“Cataclysm Children” by Paul Nemeth (2015) review
“Cataclysm Children” by Paul Nemeth (Black Rose Writing, 2015)
Although “Cataclysm Children” (Black Rose Publishing) is fiction, author Paul Nemeth gleaned inspiration from a real life incident that occurred a couple of decades ago by black metal musicians from Norway.
The story begins on Valentine’s Day 1991 in a Denver, Colorado suburb. Rabbi Avram Levi is assaulted in the parking lot of his synagogue by a demonic figure sporting white clown make-up, clothes dotted with odd symbols, and long hair. The rabbi is knocked unconscious, Temple El-Beth has been torched, and a picture of a wolf inside a pentagram has been drawn on the pavement of the synagogue.
A year later, Father Cavanaugh is stabbed to death and his church is burned to the ground. The murder of the priest was traced to a cult of Satan worshippers dubbed the Wolf Clan. Thorn, who was a member of a local heavy metal band, Legion, was charged with the crime and sent to prison.
Flash forward to 2010, and we meet Danny Andrews, a high school student living in Hadley, the town where Legion was born and where the Wolf Clan horrors took place. A workaholic father, a self-centered step-mother, failing grades, and the relentless harassment of bullies populate Danny’s bleak world. Intelligent but possessing no interest in formal education, Danny sees hypocrisy everywhere. He has a smart mouth and isn’t afraid to physically fight back when taunted by the mean-spirited jocks, who also constantly belittle Danny’s two friends, Tim and DJ.
Danny, Tim, and DJ are huge Legion fans. Aside from loving the band’s music, they are fascinated with its gory history. But Danny has no idea his Uncle Ian, who went under the stage name Fury, played in Legion. Disconnecting himself from the band and experience, Ian moved to the San Francisco Bay Area and remained estranged from the family. Inspired by Legion, Danny and his pals form their own band, Stillborn.

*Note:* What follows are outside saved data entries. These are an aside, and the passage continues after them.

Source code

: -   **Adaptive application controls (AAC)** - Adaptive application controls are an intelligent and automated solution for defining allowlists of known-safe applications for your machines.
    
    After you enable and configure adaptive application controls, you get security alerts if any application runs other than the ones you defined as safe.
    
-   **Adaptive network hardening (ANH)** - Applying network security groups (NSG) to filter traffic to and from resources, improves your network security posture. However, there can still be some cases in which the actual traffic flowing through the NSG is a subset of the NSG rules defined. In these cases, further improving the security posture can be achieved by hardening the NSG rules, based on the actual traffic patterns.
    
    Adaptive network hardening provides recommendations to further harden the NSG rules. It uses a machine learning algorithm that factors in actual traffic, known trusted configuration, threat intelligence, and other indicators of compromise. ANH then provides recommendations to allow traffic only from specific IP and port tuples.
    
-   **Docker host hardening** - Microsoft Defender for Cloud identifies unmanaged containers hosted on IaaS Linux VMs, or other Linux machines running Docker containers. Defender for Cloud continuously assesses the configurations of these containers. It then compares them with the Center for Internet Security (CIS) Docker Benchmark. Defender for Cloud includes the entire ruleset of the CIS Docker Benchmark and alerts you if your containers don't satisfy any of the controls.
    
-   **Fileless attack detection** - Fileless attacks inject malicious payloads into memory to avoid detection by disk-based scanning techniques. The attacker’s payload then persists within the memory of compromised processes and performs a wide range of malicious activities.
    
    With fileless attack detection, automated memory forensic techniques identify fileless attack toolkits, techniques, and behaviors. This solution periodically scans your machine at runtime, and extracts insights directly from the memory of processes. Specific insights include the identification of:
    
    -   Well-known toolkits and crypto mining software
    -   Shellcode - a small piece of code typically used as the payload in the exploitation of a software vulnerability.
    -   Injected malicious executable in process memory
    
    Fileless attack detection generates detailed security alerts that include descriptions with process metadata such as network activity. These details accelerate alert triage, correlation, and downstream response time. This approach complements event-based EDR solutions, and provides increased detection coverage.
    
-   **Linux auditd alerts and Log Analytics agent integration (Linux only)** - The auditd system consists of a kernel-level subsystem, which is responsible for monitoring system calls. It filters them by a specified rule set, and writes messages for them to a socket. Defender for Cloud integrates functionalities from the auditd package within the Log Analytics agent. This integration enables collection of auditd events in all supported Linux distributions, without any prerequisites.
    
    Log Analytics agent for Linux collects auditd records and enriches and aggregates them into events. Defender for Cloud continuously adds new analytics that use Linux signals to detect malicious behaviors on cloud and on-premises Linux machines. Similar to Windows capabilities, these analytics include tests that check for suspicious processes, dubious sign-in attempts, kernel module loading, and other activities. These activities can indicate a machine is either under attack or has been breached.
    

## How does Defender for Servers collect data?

A creepy older guy, Charon, hangs around Danny, Tim and DJ. He buys them beer and preaches the gospel of Satan. Tim and DJ are impressed with Charon, but Danny has his reservations. Nevertheless, encouraged by Charon, he along with Tim and DJ, sell their soul to the devil.
Meanwhile, Ian plans to return to Hadley for a funeral of a musician buddy. In tandem with his visit, terror strikes Hadley once again. Has the Wolf Clan been revived, is a copycat artist at hand, or is it merely a psycho behind these acts? Ian instantly discovers who and what Danny is involved with, and is determined to stop the violence.
Besides boasting a great plot with well-developed characters, “Cataclysm Children” further addresses issues such as bullying, neglectful parents, and clueless teachers, resulting in a fine coming of age story. Jumping to and fro from the early 90s and 2010, “Cataclysm Children” is an extremely compelling read. Despite the dark subject matter, chuckles are to be had. You can’t help but root for Danny, whose sharp sarcasm and wit cuts right through the pages.
Rocking with evil excitement, “Cataclysm Children” would probably have a “parental advisory” sticker on it if it were a record. This book was so good that I hated to see it end.